The saddest aspect about the organisation’s determination to keep up the charade is how unnecessary it is. Bloody Sunday will forever enshrine Croke Park’s importance in the creation of the Irish Republic. Yet it doesn’t seem enough.
The 16 in Hill 16 may as well refer to the 16th man support provided to Dublin’s footballers. Its historical value starts and ends in a sporting tradition unless you want to rank the ruse up there alongside Brazilian midfielder Socrates playing Sigerson Cup football.
Living in Sydney some years back, I worked in The Hero of Waterloo pub in The Rocks area, where staff were encouraged by the proprietor to accentuate the establishment’s history of “Shanghaiing” punters to serve as sailors. It was recommended an embellished ghost story be thrown in for good measure. All harmless poppycock for the sake of giving the customers what they wanted.
Spinning the Hill yarn as they did, there was plenty of method in the GAA’s thinking but enough should be enough? Giving truth to that lie devalues Croke Park’s storied history, particularly the memories of Michael Hogan and the other 13 people who died in the stadium on November 21, 1920.
If and when debate about roofing the entire stadium comes round again, may it be financial not fabricated nostalgia that directs GAA’s thinking. By all means retain the terrace but finally putting a lid on the fictitious tale that has been perpetuated would be preferable.
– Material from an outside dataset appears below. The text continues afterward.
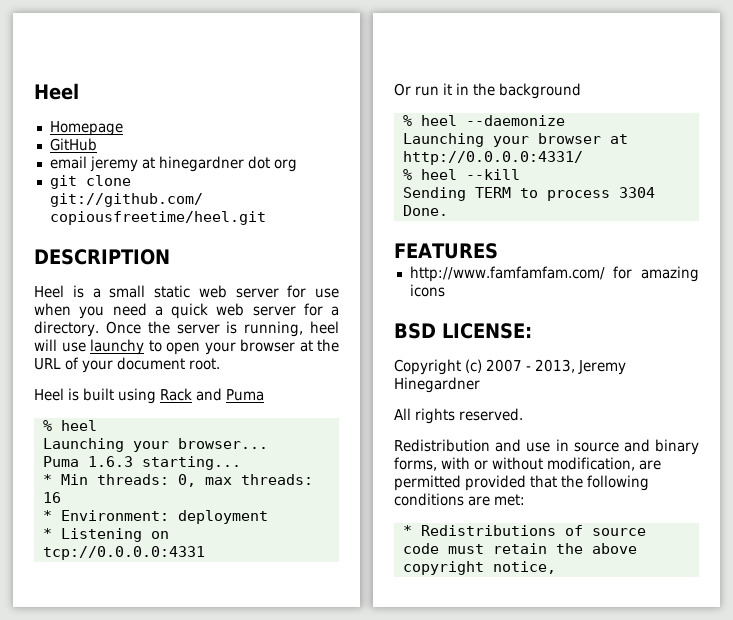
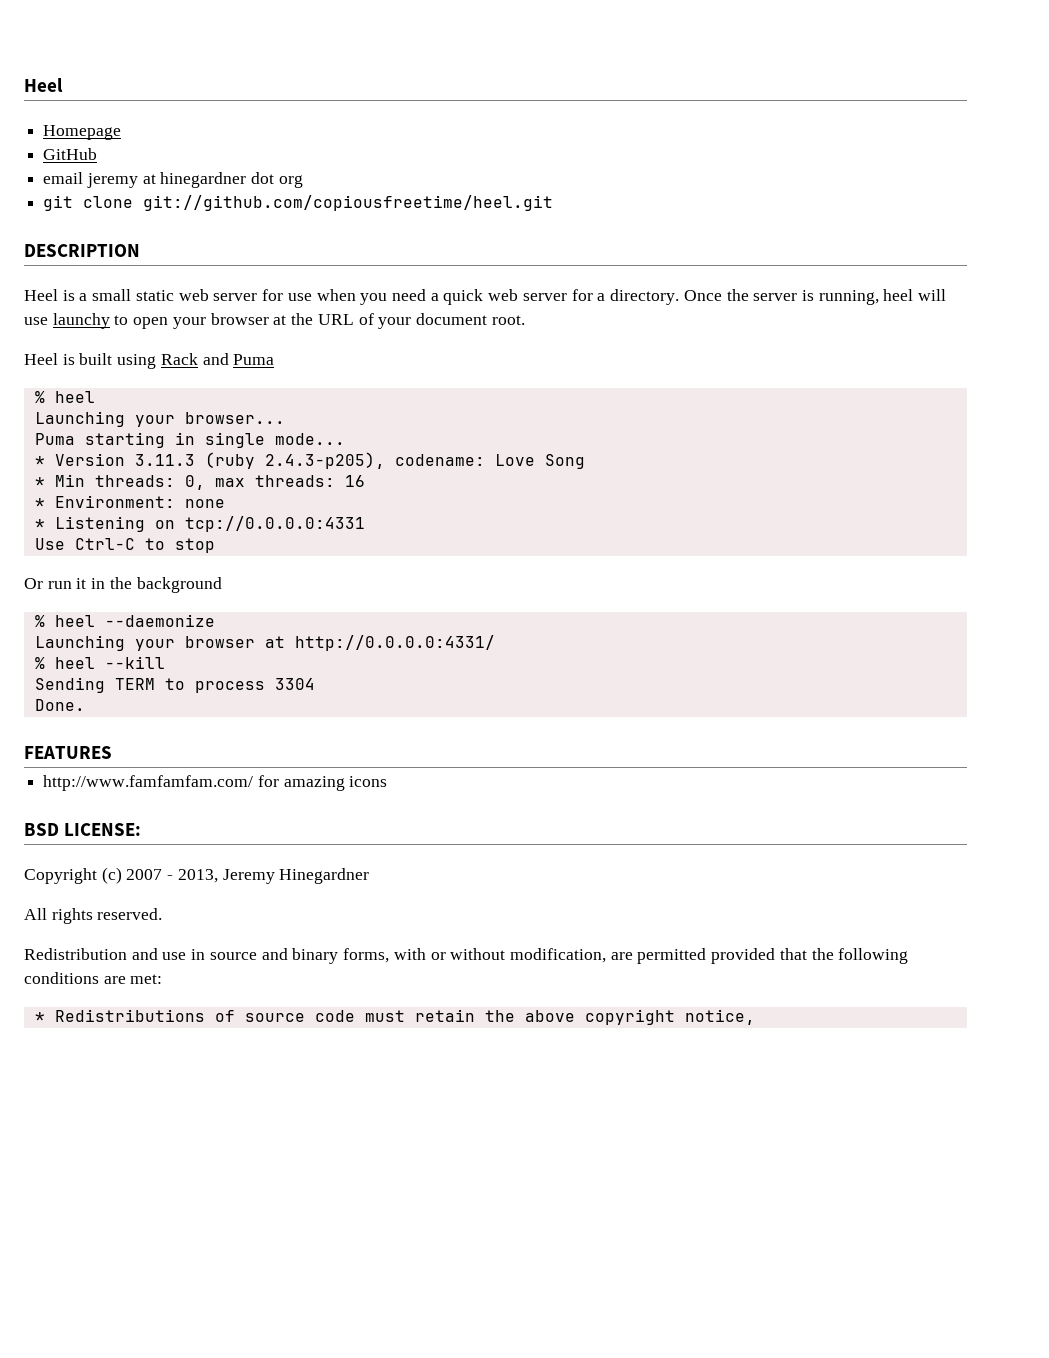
[87,456,241,470] 1.6.3 starting... -> [84,432,345,448] [34,452,585,469] starting in single mode... // * Version 3.11.3 (ruby 2.4.3-p205), codename: Love Song
[60,510,268,524] Environment: deployment -> [54,495,225,508] Environment: none
(205, 553) none -> [34,538,215,553] // Use Ctrl-C to stop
Misjudged rush to castigate McCarthy
Social media contributors were falling over themselves to condemn Dublin’s James McCarthy as an eye-gouger following their clash with Donegal.
One of the arguments made against McCarthy was something not of his own doing. After Philly McMahon’s incident with Kieran Donaghy in September’s All-Ireland final, it was as if McCarthy was automatically guilty. Dirty Dubs and all that.
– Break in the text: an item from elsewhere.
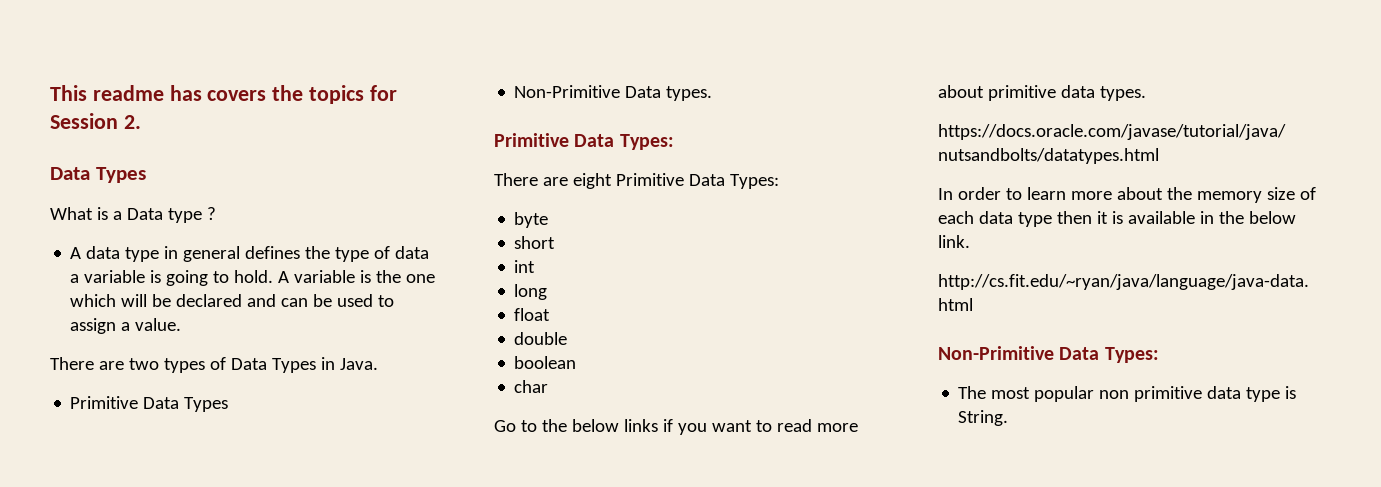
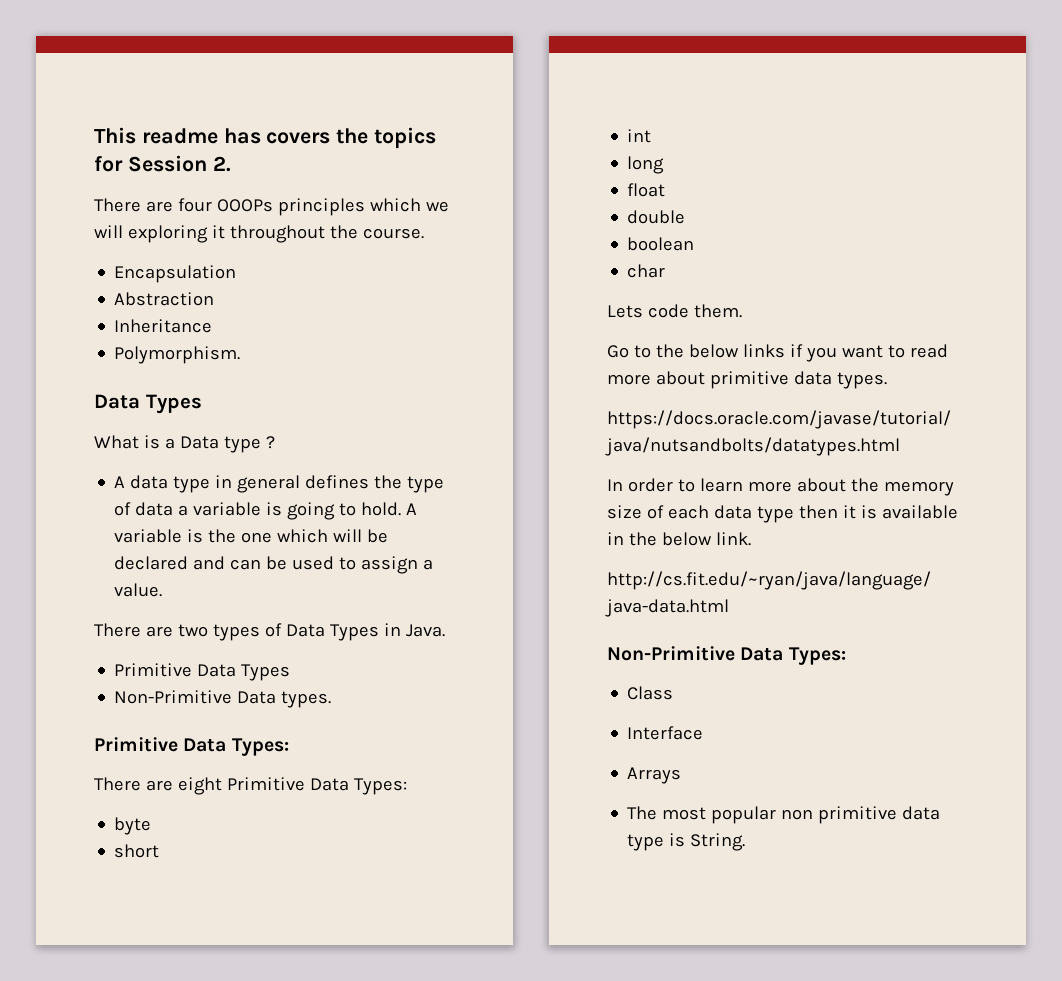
(141, 122) none -> [94,198,449,216] [94,225,424,243] [114,265,237,283] [114,292,215,306] [114,319,213,333] [114,346,241,364] // There are four OOOPs principles which we will exploring it throughout the course. // Encapsulation // Abstraction // Inheritance // Polymorphism.
(549, 386) none -> [607,304,742,318] // Lets code them.
(1159, 355) none -> [627,686,674,700] [627,726,704,740] [627,767,682,784] // Class // Interface // Arrays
The All-Ireland champions may have form when it comes to biting incidents but bracketing McCarthy’s act in the same category as McMahon’s is too easy as it is erroneous. McMahon’s interference with Donaghy’s eye area didn’t require slow-motion to be detected. McCarthy’s did. Donaghy claimed McMahon gouged him on the ground. Donegal, who haven’t been slow to point the finger of blame at Dublin for wrongdoing in the past, immediately played down the incident.
By making contact with Martin McElhinney’s face, McCarthy gave referee Conor Lane enough reason to show him a straight red card. He should count himself fortunate that he was shown a second yellow. However, to categorically state he gouged is a stretch. In real time, the contact made between his right thumb and McElhinney’s left eye area is minimal in duration as it is in force. The Central Competitions Control Committee may think otherwise but they pride themselves on making judgements on un-edited footage.
Pitch conditions an issue for GPA to tackle
Should the weekend’s games in Healy and Hyde Park have gone ahead?
Looking at stewards struggling to brush away pools of water on each pitch, you couldn’t help but think the referees should have erred on the side of caution and postponed the matches as a duty of care towards the players.
That belief was cemented watching those from Tyrone, Armagh, Roscommon and Mayo then struggle to negotiate the conditions. The wet ‘n’ wild photographs from each venue hardly painted the GAA in a good light. That the games were televised live didn’t help matters but we’ve seen before where broadcasted matches have been called off because of adverse weather conditions. That it was the penultimate weekend of the league may have come into the decision-making process too. There is little time remaining in the competition. A postponement would have been unwelcome particularly ahead of next weekend where, for the sake of fairness, the throw-ins of all final round fixtures are at the same time. Expediency here, though, loses out to welfare and optics. The GPA state they bring player welfare issues to the GAA behind closed doors. What happened in Omagh and Roscommon should be on their agenda at their next meeting.
1. Dublin; 2. Kerry; 3. Roscommon; 4. Donegal; 5. Cork; 6. Mayo, 7. Monaghan, 8. Down.